How do you decide which investment approach to follow?

image credit; posarma


  1. You make an excellent point Barb! Emotional investing is disastrous.

    During the dotcom boom, I remember one particular guy who refused to invest in the market, his rationale was very simple. He will invest only in what he knows and he said he understands CDs and interest savings better than stocks!

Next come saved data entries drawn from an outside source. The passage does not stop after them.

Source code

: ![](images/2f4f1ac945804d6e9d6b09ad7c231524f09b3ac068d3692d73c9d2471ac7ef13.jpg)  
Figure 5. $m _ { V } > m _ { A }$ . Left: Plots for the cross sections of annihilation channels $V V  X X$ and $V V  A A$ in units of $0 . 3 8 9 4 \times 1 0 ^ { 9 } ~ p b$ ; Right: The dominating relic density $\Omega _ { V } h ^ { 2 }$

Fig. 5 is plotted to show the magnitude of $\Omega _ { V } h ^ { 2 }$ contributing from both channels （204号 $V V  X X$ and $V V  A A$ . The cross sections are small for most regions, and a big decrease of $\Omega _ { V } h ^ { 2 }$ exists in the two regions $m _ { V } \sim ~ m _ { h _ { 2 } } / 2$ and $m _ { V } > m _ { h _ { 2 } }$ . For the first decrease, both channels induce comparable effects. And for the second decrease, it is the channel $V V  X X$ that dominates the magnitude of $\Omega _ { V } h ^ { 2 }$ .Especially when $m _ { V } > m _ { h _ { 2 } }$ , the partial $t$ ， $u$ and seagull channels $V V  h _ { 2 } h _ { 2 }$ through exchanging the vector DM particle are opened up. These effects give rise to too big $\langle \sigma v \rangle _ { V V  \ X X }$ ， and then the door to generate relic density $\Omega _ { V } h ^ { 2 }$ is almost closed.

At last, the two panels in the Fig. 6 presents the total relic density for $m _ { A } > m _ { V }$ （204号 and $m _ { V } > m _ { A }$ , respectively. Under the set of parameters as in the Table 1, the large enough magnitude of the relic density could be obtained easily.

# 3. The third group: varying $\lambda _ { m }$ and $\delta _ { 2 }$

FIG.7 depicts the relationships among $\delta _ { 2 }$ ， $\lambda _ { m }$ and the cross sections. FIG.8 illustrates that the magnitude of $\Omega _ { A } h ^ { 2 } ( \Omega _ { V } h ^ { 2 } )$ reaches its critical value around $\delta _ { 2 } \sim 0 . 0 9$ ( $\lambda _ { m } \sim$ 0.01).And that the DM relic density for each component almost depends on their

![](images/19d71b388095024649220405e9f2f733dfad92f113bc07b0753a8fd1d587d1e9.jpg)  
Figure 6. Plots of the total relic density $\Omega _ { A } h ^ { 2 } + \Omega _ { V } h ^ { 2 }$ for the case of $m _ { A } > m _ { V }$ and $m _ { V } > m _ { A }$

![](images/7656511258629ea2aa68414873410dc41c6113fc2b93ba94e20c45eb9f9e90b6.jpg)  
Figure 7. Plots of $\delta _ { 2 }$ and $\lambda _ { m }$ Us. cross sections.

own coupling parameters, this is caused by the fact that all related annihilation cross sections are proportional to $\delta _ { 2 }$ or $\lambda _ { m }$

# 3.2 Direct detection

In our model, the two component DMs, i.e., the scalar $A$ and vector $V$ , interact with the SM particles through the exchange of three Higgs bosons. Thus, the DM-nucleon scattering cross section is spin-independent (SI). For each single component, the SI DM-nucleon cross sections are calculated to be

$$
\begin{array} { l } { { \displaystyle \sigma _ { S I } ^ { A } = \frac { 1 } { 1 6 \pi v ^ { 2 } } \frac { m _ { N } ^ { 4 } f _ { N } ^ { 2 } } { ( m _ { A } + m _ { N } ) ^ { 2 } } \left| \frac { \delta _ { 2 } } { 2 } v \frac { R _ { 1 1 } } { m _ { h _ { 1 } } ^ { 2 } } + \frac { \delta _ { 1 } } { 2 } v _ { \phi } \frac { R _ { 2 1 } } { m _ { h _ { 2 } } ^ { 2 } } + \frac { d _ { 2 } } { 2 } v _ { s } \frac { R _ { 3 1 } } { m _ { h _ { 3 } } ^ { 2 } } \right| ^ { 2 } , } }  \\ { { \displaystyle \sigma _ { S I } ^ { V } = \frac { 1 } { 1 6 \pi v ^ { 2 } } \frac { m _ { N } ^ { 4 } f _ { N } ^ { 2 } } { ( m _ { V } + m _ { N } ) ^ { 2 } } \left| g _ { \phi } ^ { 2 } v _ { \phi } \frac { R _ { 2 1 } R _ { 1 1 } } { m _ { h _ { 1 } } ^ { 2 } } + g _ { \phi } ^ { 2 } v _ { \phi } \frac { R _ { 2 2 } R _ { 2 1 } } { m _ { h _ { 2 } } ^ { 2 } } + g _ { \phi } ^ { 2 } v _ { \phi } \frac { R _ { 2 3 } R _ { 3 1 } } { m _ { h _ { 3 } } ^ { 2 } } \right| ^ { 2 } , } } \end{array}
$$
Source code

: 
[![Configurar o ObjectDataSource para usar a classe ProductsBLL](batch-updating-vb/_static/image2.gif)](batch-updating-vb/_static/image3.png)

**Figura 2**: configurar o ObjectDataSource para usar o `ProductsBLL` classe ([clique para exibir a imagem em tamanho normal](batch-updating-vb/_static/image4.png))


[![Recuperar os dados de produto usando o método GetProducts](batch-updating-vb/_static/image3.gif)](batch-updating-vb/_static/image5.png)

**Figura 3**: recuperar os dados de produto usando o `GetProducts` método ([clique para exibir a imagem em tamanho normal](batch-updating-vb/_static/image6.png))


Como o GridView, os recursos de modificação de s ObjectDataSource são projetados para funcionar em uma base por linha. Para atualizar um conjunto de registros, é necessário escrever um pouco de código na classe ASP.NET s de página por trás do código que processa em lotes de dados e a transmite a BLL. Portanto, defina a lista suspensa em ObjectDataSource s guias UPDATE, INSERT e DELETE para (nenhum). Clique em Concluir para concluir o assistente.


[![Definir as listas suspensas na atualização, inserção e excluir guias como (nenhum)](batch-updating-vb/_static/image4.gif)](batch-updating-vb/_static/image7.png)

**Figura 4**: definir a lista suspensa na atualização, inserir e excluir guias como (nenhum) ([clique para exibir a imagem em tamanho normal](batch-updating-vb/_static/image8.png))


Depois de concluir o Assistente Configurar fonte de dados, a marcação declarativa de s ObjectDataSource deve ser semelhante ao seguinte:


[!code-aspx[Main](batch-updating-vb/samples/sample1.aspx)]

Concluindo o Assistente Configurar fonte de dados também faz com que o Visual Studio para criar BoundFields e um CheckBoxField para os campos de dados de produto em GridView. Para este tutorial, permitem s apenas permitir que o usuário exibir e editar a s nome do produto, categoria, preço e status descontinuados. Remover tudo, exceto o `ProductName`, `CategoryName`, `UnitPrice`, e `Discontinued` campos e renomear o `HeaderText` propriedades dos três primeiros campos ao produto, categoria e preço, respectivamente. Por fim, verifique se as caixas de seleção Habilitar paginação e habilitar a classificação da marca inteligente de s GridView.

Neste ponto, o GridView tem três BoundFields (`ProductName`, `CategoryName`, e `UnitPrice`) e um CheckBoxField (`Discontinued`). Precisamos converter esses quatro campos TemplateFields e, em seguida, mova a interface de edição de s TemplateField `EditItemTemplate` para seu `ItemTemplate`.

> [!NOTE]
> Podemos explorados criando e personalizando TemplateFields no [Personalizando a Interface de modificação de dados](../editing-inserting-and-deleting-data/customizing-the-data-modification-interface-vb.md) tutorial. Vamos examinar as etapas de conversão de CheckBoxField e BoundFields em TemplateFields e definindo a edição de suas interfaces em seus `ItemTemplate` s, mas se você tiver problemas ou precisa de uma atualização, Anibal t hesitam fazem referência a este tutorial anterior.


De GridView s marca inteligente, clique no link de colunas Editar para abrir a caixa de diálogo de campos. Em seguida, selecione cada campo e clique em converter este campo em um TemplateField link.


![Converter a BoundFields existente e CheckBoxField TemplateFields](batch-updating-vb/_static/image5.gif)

    Not saying one should ignore stocks, but knowing yourself is very important before following advice that’s out there.


    November 21, 2011

  2. Aside from trying to use the large asset classes, I include healthcare, biotech, and high tech. The proportions change over time depending on the market.


    November 21, 2011

  3. @Moneycone-If you can’t stand any volatility, then it’s best not to invest in the markets.
    @Krantcents-Sounds like you are targeting some potentially faster growing sectors.


    November 22, 2011

  4. I find it interesting how so many people identify themselves as aggressive investors during the good times. Everyone is a “risk” taker when their portfolio is growing at an annual clip of 40%. You see what they’re made of when it drops 50% the next year.

  5. Barb, I range from very volatile (nano-cap resource stocks) to very boring (dividend) to ultra-conservative (cash). So the combination probably puts me somewhere in the middle.

    Good article, resources & commentary, by the way. I took a noodle around Market Watch, I hadn’t been there in some time.

    101 Centavos

    November 23, 2011

  6. Comfort level plays a big role in investing. Kind of like the portfolio that lets you sleep at night. If your money is keeping you up it’s time to change your strategy.

    JP @ Novel Investor

    November 23, 2011

  7. @Shawanda-You hit the nail on the head!!! No one really likes to see their assets decline in value.
    @101-Sounds like you definitely have some broad diversification! Yea, Marketwatch has some great stuff.
    @JP, Hey, I talk about the sleep at night portfolio in my book!!! It’s one way to determine your risk tolerance.